Subscribe Now
Linda Saris

Salem students learn the power of higher education. By Jeanne O’Brien Coffey // Photographs by Patrick Marasco

John Turcios projects an air of confidence when he talks about balancing his options for financing college between grants and student loans. A hint of pride enters the 22-year-old’s voice when he says that his parents have offered to help with the bill for his degree in social work at Salem State University-provided, of course, he gets good grades.

The same pride emanates from Linda Saris, director of Salem CyberSpace, as she listens to his plans. Turcios is one of the first graduates of Salem CyberSpace’s College Success program, which helps low-income and immigrant students complete post-secondary education.

From its humble beginnings in 2002 as a free Internet cafe that offered homework help to just seven low-income residents of Salem’s Point section, Salem CyberSpace-a program of North Shore Community Action Programs, based in Peabody-now serves more than 200 children. Students have access to a variety of science enrichment projects, homework and tutoring help, and the lauded College Success program.

To date, 100 percent of the students who participate in College Success graduate high school and enter post-secondary education. The program was rolled out this spring to schools in Gloucester and Peabody. Graduates of the program, many of whom came to America with no English skills, are now attending schools like Bryn Mawr College, Bucknell University, and Endicott College.

“For many of our students, there is a gap between high school graduation and college readiness,” Saris says. “If you have to take a lot of remedial classes, you tend to get discouraged and drop out.”

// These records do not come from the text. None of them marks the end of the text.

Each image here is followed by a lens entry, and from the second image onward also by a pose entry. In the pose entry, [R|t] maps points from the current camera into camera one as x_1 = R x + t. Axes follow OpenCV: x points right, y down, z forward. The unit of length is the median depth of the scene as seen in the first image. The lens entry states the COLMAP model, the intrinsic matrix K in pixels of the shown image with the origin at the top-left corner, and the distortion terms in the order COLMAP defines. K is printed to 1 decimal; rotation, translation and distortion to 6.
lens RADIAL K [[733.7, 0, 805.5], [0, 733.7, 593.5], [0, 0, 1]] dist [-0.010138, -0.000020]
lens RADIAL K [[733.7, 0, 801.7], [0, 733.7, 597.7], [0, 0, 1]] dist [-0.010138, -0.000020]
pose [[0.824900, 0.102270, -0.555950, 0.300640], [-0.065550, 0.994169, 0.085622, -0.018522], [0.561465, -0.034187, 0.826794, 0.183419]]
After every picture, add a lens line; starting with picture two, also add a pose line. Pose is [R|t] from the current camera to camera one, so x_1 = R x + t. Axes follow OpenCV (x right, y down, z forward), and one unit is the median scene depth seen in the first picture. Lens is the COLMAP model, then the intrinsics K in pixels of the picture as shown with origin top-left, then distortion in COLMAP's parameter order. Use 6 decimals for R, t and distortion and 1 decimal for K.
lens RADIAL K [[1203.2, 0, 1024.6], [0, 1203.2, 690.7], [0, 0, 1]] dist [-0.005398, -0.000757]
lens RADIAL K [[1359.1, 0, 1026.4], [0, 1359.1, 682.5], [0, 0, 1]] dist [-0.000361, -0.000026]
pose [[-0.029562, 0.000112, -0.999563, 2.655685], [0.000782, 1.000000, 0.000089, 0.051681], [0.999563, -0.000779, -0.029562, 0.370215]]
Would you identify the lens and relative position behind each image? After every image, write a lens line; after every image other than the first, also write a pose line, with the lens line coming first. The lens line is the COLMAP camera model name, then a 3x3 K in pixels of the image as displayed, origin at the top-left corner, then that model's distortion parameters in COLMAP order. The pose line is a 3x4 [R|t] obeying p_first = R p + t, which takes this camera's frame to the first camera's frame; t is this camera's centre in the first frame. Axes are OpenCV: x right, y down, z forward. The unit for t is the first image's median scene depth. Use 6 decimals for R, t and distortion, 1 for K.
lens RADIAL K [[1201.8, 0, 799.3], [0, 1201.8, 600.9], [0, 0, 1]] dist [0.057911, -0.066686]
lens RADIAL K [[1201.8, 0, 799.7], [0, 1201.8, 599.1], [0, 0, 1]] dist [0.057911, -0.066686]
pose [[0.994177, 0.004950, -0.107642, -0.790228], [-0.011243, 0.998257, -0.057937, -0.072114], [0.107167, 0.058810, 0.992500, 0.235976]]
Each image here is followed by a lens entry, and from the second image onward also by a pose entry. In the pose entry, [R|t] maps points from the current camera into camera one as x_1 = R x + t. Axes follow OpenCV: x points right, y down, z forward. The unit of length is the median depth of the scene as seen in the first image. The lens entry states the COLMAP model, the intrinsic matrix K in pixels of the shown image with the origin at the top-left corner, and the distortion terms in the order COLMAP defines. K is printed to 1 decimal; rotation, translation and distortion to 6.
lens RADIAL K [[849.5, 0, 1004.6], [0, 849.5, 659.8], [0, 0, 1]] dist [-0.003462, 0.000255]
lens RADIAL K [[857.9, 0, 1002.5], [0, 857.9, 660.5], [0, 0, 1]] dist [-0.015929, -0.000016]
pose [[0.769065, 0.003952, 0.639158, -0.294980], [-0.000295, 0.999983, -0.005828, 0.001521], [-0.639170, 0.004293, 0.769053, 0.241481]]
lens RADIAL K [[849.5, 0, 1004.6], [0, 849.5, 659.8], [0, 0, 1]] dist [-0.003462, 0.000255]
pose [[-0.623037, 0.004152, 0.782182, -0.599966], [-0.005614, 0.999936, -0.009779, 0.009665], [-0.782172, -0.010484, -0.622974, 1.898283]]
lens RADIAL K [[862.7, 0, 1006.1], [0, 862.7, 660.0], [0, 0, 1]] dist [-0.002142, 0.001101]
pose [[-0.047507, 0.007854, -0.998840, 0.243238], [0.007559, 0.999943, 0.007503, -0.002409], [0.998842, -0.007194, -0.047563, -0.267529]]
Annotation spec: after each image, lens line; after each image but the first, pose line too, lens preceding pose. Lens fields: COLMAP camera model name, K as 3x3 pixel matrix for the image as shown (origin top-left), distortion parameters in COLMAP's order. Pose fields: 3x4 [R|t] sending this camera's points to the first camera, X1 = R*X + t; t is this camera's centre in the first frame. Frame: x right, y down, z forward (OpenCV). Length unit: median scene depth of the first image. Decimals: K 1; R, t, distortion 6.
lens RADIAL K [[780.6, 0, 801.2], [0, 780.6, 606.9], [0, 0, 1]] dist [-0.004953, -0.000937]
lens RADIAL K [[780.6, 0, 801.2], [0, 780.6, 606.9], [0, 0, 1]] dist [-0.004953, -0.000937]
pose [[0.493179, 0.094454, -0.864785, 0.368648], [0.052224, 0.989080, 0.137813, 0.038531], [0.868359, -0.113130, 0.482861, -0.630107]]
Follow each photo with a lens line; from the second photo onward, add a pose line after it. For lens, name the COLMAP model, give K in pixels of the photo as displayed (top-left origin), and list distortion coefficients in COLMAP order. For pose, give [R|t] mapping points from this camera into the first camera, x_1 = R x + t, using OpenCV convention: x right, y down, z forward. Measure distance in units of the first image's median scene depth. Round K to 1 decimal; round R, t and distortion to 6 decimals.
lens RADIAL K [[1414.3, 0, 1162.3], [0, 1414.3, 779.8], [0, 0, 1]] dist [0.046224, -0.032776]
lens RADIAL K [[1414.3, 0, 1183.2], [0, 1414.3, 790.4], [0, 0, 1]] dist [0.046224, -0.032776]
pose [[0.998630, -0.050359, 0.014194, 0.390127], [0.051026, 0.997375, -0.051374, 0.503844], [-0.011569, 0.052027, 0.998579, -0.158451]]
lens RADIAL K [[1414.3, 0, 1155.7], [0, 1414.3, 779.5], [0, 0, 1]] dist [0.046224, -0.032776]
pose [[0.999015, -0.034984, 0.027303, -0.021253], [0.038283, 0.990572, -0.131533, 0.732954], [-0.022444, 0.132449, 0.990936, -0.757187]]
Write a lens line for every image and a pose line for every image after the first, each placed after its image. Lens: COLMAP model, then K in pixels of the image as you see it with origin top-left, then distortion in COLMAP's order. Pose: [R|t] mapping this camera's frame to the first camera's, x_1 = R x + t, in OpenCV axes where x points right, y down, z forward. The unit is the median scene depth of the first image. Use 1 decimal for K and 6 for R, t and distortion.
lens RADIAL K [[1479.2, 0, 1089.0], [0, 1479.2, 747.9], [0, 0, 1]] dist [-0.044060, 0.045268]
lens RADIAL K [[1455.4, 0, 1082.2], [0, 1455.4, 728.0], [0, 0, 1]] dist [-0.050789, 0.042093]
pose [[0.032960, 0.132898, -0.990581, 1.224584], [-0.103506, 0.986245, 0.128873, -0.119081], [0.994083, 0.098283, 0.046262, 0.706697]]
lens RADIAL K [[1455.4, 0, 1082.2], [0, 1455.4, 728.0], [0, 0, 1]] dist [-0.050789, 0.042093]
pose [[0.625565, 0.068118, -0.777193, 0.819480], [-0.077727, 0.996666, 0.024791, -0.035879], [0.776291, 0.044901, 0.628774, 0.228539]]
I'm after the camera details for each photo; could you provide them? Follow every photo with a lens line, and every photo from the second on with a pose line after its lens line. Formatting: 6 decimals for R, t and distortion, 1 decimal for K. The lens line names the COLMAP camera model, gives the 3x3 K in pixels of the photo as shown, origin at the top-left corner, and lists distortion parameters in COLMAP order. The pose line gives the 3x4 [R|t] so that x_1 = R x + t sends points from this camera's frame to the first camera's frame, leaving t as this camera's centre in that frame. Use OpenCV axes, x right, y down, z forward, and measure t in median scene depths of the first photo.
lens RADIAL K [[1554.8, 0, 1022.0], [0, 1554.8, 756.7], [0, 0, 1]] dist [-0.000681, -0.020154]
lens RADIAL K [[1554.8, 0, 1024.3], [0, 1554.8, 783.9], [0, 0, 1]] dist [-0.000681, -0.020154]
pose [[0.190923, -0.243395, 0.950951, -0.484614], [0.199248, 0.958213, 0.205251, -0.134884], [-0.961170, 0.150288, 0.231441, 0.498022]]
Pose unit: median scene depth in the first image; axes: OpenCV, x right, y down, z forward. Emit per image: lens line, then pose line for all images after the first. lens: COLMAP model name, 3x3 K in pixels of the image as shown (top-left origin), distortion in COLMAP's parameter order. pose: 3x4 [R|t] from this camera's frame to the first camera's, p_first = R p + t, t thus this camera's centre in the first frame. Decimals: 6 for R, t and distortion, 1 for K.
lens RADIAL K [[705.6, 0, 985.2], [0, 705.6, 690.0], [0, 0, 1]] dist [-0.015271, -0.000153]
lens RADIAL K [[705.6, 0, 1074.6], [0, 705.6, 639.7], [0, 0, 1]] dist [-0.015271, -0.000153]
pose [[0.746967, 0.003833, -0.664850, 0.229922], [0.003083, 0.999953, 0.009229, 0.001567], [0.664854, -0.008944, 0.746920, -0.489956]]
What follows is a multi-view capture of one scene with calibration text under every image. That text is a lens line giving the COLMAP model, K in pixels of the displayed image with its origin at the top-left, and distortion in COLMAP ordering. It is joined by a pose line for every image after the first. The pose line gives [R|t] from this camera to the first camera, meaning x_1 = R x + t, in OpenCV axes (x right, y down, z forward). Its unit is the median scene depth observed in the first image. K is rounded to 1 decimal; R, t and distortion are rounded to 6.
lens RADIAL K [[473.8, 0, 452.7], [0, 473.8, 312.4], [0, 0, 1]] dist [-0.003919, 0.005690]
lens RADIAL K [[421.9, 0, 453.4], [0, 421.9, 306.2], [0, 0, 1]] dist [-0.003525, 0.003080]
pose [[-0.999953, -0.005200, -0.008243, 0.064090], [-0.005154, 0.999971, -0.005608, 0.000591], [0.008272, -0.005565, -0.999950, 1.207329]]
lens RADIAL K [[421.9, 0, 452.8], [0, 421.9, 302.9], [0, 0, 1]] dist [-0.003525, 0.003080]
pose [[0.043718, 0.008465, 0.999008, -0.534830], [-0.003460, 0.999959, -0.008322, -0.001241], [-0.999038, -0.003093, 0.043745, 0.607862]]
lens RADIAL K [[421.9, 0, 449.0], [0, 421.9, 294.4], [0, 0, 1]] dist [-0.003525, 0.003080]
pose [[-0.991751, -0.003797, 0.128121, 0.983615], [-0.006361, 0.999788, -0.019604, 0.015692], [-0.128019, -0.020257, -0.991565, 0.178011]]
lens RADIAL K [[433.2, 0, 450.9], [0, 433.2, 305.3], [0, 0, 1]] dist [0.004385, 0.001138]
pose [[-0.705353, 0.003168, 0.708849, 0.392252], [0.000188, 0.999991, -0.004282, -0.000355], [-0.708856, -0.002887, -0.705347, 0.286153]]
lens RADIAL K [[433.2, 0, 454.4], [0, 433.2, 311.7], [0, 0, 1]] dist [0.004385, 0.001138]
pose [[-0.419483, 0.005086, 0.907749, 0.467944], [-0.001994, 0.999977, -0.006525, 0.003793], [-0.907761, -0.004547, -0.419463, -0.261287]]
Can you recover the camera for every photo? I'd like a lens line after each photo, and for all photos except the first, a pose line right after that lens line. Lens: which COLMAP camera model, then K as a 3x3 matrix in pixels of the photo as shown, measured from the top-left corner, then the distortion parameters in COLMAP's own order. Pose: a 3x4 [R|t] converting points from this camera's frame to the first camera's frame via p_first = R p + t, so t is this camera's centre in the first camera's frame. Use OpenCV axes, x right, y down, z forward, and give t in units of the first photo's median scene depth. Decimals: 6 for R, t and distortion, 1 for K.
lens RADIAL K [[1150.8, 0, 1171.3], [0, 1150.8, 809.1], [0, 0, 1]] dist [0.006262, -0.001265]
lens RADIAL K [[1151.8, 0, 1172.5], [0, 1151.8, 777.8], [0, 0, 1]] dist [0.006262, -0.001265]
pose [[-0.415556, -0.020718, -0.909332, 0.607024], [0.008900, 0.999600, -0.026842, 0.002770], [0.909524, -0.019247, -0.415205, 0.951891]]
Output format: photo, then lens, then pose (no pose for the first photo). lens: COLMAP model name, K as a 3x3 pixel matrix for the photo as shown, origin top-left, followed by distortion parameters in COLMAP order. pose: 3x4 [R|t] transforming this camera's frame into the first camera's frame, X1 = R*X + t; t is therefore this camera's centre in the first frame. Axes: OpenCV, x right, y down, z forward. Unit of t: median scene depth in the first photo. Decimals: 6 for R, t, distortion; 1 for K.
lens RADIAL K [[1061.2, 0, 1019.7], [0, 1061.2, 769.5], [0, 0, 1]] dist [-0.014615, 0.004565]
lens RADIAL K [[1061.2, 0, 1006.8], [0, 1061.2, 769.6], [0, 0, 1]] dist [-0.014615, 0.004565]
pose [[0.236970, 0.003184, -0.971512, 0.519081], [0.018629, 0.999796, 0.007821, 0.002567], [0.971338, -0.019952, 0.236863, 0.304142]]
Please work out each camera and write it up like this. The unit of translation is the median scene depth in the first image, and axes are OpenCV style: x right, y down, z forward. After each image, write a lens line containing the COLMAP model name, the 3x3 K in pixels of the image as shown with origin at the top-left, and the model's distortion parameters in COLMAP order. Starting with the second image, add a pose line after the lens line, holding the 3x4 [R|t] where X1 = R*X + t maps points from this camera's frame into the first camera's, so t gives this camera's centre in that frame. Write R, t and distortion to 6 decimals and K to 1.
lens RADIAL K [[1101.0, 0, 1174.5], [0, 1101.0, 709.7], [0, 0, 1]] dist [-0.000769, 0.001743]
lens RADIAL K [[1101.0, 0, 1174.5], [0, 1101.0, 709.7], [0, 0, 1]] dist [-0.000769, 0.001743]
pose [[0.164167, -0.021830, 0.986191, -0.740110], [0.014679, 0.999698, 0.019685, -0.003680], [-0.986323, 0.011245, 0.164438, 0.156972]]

Saris is the program’s visionary. She grew up in Boston and attended Girls’ Latin in Dorchester (now called Boston Latin Academy)-a top public school that anyone could attend as long as they passed the entrance exam. “It really leveled the playing field,” she says. “It didn’t matter if you were black or Chinese or poor. Everyone was on track to go to college.”

Saris wanted to create a similar environment-a place that worked with older low-income youth with little or no academic support. “There aren’t a lot of programs that work with teenagers; it’s very difficult to run an academic center for older kids,” she says. “But I’ve found that older kids respond just as well when there is a caring adult influence in their lives.”